=== Data for analysis ===
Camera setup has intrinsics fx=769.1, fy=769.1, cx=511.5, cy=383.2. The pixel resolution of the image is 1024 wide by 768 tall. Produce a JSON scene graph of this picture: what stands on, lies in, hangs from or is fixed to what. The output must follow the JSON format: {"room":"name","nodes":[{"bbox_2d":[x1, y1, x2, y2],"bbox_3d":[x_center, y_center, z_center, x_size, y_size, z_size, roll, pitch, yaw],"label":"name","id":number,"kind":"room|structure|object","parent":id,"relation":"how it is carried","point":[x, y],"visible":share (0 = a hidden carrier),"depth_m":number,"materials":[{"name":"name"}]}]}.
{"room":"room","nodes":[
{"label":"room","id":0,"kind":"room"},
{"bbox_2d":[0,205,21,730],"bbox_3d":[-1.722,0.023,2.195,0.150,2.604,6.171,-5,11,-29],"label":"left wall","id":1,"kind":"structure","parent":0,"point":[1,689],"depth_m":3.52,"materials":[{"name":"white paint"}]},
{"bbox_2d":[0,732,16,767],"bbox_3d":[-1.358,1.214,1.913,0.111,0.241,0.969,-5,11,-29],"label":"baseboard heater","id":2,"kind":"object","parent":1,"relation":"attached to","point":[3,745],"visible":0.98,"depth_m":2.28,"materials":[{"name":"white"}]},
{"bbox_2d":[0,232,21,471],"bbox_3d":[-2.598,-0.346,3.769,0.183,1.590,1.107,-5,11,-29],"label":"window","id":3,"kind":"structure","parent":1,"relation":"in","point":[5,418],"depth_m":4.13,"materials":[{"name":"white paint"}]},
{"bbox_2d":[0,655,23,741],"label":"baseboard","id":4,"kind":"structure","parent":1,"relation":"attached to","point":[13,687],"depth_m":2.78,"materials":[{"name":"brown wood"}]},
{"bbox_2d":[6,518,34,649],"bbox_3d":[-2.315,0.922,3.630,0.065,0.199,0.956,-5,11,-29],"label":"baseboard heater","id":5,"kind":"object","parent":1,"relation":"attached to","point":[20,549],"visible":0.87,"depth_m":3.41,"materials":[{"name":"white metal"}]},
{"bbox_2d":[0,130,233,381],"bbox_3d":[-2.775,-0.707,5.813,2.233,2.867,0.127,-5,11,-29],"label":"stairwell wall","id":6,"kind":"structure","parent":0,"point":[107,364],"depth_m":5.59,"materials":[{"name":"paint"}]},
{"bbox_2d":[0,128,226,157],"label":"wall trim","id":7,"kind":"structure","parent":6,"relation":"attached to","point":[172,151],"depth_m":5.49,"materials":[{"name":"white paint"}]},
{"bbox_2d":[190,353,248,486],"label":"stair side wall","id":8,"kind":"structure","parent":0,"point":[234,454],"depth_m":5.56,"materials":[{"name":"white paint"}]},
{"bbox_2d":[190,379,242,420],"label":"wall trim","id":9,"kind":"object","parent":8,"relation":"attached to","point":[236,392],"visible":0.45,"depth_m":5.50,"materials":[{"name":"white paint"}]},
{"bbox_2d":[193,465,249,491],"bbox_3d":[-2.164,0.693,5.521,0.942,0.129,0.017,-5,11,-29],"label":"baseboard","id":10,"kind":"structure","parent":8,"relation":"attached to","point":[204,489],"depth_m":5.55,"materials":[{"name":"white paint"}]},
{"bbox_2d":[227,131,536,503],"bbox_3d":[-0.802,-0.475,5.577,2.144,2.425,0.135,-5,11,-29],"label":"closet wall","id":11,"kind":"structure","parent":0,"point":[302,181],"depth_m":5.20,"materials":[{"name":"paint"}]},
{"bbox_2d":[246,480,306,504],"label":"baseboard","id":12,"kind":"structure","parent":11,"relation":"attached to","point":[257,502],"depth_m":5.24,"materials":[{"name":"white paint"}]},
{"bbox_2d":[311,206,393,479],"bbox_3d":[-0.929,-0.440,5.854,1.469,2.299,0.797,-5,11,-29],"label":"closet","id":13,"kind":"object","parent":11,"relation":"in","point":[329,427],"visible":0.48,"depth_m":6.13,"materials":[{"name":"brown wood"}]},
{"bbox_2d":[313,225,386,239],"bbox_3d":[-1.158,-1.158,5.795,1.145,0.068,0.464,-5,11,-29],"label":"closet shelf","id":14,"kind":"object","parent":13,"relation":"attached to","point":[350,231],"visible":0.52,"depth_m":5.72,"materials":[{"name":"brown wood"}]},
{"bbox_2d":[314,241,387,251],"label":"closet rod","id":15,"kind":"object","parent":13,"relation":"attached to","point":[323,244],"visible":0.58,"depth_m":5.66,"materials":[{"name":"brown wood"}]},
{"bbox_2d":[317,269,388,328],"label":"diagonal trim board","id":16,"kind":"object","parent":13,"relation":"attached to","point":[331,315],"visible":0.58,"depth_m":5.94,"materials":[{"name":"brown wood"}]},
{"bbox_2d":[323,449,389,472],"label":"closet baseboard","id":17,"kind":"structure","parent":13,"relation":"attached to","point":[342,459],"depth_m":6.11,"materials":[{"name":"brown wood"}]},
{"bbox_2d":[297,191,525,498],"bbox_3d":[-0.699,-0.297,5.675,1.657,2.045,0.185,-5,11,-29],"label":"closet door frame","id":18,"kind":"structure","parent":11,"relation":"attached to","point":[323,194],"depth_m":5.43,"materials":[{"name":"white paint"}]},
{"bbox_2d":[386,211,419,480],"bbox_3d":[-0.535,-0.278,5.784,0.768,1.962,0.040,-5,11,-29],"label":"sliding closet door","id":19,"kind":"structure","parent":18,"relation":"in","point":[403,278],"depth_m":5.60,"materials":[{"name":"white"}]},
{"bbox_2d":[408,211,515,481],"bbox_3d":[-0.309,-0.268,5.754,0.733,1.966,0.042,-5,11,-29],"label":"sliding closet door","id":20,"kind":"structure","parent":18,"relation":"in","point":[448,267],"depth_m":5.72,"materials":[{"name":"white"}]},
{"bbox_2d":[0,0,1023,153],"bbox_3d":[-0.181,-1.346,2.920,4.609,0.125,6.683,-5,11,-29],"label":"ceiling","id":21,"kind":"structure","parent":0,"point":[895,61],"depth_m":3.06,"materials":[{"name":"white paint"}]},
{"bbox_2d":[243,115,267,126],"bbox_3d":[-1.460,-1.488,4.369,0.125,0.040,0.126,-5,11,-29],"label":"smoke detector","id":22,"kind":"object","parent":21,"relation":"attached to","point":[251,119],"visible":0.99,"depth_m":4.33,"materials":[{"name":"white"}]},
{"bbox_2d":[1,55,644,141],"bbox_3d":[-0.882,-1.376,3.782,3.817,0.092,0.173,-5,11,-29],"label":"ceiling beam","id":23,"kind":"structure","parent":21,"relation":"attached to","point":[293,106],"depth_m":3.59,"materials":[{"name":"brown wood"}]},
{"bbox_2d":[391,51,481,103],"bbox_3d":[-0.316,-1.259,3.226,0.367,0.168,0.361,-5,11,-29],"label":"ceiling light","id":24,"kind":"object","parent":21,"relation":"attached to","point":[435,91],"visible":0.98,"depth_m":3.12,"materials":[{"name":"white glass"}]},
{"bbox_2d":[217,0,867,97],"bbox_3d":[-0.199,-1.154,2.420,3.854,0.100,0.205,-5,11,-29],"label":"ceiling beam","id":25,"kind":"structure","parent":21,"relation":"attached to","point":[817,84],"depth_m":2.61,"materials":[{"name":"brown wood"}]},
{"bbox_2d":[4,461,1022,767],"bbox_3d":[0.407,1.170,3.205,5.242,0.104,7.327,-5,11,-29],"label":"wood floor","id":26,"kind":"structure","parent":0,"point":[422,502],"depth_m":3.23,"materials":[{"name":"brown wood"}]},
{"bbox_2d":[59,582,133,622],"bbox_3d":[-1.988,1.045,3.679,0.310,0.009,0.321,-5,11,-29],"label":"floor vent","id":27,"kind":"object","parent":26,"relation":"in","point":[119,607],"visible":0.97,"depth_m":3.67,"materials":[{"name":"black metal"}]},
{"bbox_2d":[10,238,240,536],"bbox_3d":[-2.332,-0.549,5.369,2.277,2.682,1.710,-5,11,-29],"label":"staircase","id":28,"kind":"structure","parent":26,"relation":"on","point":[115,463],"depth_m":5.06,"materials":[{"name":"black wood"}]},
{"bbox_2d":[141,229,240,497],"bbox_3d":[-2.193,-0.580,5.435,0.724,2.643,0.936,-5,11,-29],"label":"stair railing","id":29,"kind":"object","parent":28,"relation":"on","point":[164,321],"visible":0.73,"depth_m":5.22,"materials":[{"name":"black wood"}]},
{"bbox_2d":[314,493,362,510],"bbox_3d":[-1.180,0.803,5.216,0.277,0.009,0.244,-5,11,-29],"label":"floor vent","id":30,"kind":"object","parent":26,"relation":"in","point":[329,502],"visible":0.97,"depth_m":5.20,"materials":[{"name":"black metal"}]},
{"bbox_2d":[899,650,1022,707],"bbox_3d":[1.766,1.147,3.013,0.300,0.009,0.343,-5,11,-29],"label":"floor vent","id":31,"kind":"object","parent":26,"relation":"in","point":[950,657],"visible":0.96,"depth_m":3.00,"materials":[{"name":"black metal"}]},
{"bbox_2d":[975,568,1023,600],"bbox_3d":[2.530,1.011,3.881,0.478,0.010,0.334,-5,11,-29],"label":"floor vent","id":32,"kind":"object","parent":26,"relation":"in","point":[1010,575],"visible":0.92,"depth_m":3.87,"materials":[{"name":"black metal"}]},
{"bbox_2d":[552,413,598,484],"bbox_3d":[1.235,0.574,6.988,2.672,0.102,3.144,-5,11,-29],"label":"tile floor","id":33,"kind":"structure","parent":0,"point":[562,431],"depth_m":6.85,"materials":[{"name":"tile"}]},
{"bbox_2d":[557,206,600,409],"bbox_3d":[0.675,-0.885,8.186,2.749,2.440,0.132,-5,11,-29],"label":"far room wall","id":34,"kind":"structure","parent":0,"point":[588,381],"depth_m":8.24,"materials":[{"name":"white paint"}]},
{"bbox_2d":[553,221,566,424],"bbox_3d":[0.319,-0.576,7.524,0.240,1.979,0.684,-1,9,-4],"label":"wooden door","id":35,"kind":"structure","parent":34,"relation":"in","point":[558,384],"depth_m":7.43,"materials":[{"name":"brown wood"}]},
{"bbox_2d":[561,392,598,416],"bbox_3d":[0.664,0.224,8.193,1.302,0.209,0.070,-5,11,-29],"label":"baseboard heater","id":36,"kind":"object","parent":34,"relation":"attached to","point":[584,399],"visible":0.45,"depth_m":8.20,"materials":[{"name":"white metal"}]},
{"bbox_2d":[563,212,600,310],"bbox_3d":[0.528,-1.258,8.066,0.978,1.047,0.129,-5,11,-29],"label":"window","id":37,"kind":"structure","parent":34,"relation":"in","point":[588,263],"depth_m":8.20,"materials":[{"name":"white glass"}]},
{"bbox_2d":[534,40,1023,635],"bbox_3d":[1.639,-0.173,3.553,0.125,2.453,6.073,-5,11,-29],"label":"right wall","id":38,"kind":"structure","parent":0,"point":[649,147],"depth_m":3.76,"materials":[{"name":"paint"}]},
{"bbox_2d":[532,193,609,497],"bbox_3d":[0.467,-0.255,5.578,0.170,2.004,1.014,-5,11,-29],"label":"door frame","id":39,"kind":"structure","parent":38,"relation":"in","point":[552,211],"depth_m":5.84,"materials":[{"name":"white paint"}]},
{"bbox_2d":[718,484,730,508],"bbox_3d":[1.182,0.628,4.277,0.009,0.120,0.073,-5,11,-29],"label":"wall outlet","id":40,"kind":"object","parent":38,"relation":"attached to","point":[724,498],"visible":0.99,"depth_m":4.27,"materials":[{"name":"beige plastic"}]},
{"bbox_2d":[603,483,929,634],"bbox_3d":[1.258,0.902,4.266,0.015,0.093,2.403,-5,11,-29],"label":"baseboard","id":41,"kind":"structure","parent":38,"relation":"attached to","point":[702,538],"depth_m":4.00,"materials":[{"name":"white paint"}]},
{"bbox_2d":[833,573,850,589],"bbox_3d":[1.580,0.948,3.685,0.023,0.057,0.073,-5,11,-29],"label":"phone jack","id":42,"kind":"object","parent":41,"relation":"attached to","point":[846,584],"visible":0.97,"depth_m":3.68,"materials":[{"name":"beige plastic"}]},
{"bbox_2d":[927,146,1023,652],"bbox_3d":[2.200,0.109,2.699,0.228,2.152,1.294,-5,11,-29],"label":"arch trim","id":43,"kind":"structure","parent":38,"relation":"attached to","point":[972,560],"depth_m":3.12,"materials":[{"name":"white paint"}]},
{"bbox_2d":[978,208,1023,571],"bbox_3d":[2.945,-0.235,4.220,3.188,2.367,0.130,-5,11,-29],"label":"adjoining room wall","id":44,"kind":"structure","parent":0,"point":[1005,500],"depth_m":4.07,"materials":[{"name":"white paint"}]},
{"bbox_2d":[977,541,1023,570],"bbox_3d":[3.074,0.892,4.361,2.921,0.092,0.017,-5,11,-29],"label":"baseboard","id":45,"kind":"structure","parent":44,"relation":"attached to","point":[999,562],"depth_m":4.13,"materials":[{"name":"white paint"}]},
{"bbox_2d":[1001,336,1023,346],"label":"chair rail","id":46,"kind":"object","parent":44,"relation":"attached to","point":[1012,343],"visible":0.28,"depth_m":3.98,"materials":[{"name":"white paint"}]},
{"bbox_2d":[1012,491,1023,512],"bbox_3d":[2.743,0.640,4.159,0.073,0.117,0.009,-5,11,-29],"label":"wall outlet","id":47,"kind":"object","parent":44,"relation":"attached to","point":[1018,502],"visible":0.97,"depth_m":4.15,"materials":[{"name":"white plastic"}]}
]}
===
Problem requirements> The string "vent" marks the lines to return from the material. Copy each one.

Completed exercise>
{"bbox_2d":[59,582,133,622],"bbox_3d":[-1.988,1.045,3.679,0.310,0.009,0.321,-5,11,-29],"label":"floor vent","id":27,"kind":"object","parent":26,"relation":"in","point":[119,607],"visible":0.97,"depth_m":3.67,"materials":[{"name":"black metal"}]},
{"bbox_2d":[314,493,362,510],"bbox_3d":[-1.180,0.803,5.216,0.277,0.009,0.244,-5,11,-29],"label":"floor vent","id":30,"kind":"object","parent":26,"relation":"in","point":[329,502],"visible":0.97,"depth_m":5.20,"materials":[{"name":"black metal"}]},
{"bbox_2d":[899,650,1022,707],"bbox_3d":[1.766,1.147,3.013,0.300,0.009,0.343,-5,11,-29],"label":"floor vent","id":31,"kind":"object","parent":26,"relation":"in","point":[950,657],"visible":0.96,"depth_m":3.00,"materials":[{"name":"black metal"}]},
{"bbox_2d":[975,568,1023,600],"bbox_3d":[2.530,1.011,3.881,0.478,0.010,0.334,-5,11,-29],"label":"floor vent","id":32,"kind":"object","parent":26,"relation":"in","point":[1010,575],"visible":0.92,"depth_m":3.87,"materials":[{"name":"black metal"}]},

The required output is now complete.